> _EXERCISE DIRECTIONS_
Print this span of the material below exactly: the line with "Stay in the", the line with "Be A Ridesharing Hero Today", and every line between them, but nothing else.

> _LISTED RECORDS_
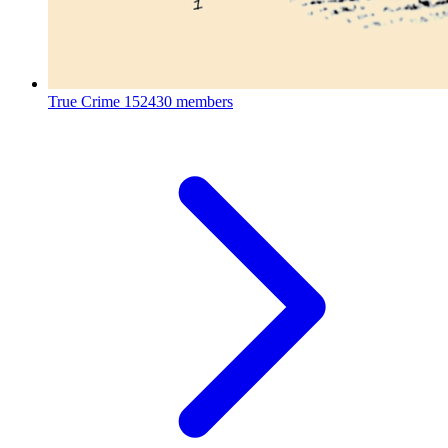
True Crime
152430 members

...

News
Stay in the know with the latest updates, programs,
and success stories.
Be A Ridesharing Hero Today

> _THE COMPLETED TASK_
Stay in the know with the latest updates, programs,
and success stories.
Be A Ridesharing Hero Today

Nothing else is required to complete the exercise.